To determine the age, scientists measure the \(^{87}\text{Sr}/^{87}\text{Rb}\) ratio and use the decay equation. This kind of dating is crucial for understanding geological processes and the history of the Earth.

Half-Life Calculation

The concept of half-life is central to understanding radioisotope dating methods. Half-life is the time required for half of the radioactive isotopes in a sample to decay.
For Rubidium-87, the half-life is an incredibly long \(5 \times 10^{11}\) years. This means that if you start with a certain amount of \(^{87}\text{Rb}\), half of it will transform into \(^{87}\text{Sr}\) after that time period.
Calculating the decay constant \(\lambda\) from the half-life is essential in dating calculations. The formula \(\lambda = \frac{\ln 2}{t_{1/2}}\) allows you to find the rate of decay. This constant is then used in various equations to ascertain the age of rocks or fossils.
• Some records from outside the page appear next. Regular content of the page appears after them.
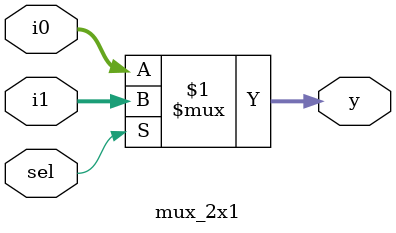
<source format=v>
`timescale 1ns / 1ps


module mux_2x1(
 input sel,
 input [15:0]i0,
 input [15:0]i1,
 output [15:0]y
    );

  assign y = sel ? i1 : i0;
  
endmodule
</source>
Radioactive Decay Equation

The radioactive decay equation provides a mathematical way to determine the age of a rock. For the Rb-Sr method, the equation is expressed as:
\[ \frac{N_f}{N_i} = e^{-\lambda t} \]
Here, \(N_f\) represents the amount of \(^{87}\text{Sr}\) now present, while \(N_i\) is the initial amount of \(^{87}\text{Rb}\). The equation involves natural exponential functions, with \(e\) as Euler's number, which is approximately 2.718.
This equation can be rearranged to solve for time \(t\), giving: \[ t = -\frac{\ln(\frac{N_f}{N_i})}{\lambda} \]
By substituting the measured \(^{87}\text{Sr}/^{87}\text{Rb}\) ratio and the decay constant into the equation, scientists can determine the age of a rock with remarkable precision, offering insight into geological history and the evolution of the Earth.